The exchange's fiasco has created tremendous political pressure for Kitzhaber, who championed the exchange, and state legislators who overwhelmingly backed it. The governor has repeatedly said — and again insisted Thursday — that he was not disengaged from the Cover Oregon process and was repeatedly assured the project was on track.
"I don't think we were misled," Kitzhaber said. "I think we were given information that led us to believe that this project was going to be done on time."
Kitzhaber said no single person was to blame for the exchange problems. Rather, he said, "a series of people who made bad management decisions within a structure" bear the responsibility.
The governor also lashed out at the state's main technology contractor Oracle Corp., saying the review found the company had missed deadlines and performed incomplete, substandard work.
The state has paid Oracle Corp. $134 million in federal funds to build the exchange. Earlier this month, the state signed a transition agreement with Oracle and the company withdrew most of its developers.
Kitzhaber said Oregon now owns the code for the exchange. He said state has "no intention" of paying an additional $26 million in payments it's withholding for the broken website.
Oracle spokeswoman Deborah Hellinger declined to comment on the report or the governor's criticisms.
But in an interview with First Data, Oracle's Chief Corporate Architect Edward Screven said the exchange's problems were caused by weaknesses within the Oregon Health Authority and Cover Oregon, especially the lack of well defined, stable requirements, the absence of a system integrator and the lack of timely test cases.
More than five months after the exchange was due to go live, Oregon is the only state where the public still can't sign up for health insurance online in one sitting.

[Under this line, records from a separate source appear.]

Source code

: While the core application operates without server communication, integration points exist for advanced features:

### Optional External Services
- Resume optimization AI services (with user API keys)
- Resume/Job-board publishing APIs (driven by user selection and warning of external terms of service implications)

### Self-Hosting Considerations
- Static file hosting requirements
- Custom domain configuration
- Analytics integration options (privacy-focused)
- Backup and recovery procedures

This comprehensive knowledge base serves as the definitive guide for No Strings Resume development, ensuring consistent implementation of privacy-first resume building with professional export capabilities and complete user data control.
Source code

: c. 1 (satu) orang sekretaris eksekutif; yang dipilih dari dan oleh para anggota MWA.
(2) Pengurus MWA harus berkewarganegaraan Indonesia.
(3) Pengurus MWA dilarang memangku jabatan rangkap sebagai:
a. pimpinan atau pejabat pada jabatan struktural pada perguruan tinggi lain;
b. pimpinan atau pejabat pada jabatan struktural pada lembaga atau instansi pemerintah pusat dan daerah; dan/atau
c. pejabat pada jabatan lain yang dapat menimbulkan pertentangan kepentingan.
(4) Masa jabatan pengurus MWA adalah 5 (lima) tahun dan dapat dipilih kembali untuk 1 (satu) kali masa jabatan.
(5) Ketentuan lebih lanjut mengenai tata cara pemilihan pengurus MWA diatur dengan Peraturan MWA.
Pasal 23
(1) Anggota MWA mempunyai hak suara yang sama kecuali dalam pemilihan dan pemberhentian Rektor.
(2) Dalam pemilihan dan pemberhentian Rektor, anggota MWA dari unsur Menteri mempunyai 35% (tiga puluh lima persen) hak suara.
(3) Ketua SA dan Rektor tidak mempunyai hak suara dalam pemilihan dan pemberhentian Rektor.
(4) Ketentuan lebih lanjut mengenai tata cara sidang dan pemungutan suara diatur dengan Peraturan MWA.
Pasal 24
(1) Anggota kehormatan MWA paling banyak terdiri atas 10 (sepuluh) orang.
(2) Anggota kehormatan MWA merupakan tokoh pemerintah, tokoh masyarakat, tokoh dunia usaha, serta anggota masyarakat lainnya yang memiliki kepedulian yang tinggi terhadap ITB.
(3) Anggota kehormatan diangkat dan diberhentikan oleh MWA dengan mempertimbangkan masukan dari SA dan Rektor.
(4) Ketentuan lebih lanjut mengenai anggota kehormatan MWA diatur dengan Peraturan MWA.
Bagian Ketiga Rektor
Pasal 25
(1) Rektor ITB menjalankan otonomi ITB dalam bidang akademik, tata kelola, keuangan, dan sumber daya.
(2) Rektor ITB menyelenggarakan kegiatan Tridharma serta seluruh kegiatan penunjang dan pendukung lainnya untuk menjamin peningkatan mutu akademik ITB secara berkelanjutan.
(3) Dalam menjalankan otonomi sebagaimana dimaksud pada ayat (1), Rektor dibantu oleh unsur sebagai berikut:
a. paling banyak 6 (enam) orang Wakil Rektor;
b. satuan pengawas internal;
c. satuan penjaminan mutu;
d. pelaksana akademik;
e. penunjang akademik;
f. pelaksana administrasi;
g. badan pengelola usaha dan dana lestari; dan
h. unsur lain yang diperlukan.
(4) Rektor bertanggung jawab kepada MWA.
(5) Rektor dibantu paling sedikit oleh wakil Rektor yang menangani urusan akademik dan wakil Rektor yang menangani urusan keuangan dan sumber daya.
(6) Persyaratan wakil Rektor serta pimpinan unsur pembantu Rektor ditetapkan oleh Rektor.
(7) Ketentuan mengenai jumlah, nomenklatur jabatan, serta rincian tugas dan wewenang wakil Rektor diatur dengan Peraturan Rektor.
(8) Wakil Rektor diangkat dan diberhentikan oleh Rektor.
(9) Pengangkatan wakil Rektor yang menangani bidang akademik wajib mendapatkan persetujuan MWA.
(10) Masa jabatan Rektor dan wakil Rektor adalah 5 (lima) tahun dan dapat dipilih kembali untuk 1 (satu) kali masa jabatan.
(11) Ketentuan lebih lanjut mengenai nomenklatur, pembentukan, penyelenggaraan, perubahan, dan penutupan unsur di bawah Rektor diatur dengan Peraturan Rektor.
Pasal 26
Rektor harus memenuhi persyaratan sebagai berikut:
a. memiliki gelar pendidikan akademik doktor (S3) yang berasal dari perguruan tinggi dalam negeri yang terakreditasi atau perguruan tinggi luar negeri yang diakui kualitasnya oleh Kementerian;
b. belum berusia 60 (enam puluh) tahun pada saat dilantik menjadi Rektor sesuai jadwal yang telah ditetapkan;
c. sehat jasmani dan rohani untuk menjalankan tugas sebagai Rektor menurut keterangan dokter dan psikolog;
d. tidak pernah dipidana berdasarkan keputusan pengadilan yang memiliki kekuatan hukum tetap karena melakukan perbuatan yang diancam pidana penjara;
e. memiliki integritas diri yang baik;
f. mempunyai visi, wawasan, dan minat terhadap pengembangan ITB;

The public and Cover Oregon staff must use a hybrid paper-online process to enroll in coverage.
Officials have said the full online Cover Oregon portal will not be open to the general public before the end of March, when open enrollment ends, because it has recently experienced "an unacceptable number of IT errors."
Despite the technology problems, Oregon has managed to enroll about 155,000 Oregonians in coverage through Cover Oregon. More than 47,000 of those enrolled in private health plans, while nearly 108,000 enrolled in the Oregon Health Plan, the state's version of Medicaid.
The enrollment figures still fall short of the Obama administration's original projections, which assumed 189,600 would sign up for individual policies by the end of February — although lower-than-expected enrollment isn't limited to Oregon.
The state is one of 14 running its own insurance marketplace.
The federal Government Accountability Office is also investigating what went wrong at Cover Oregon.
"This was a perfect storm," Kitzhaber said. "We had a big IT project, a very inspirational but as it turns out a very unrealistic project."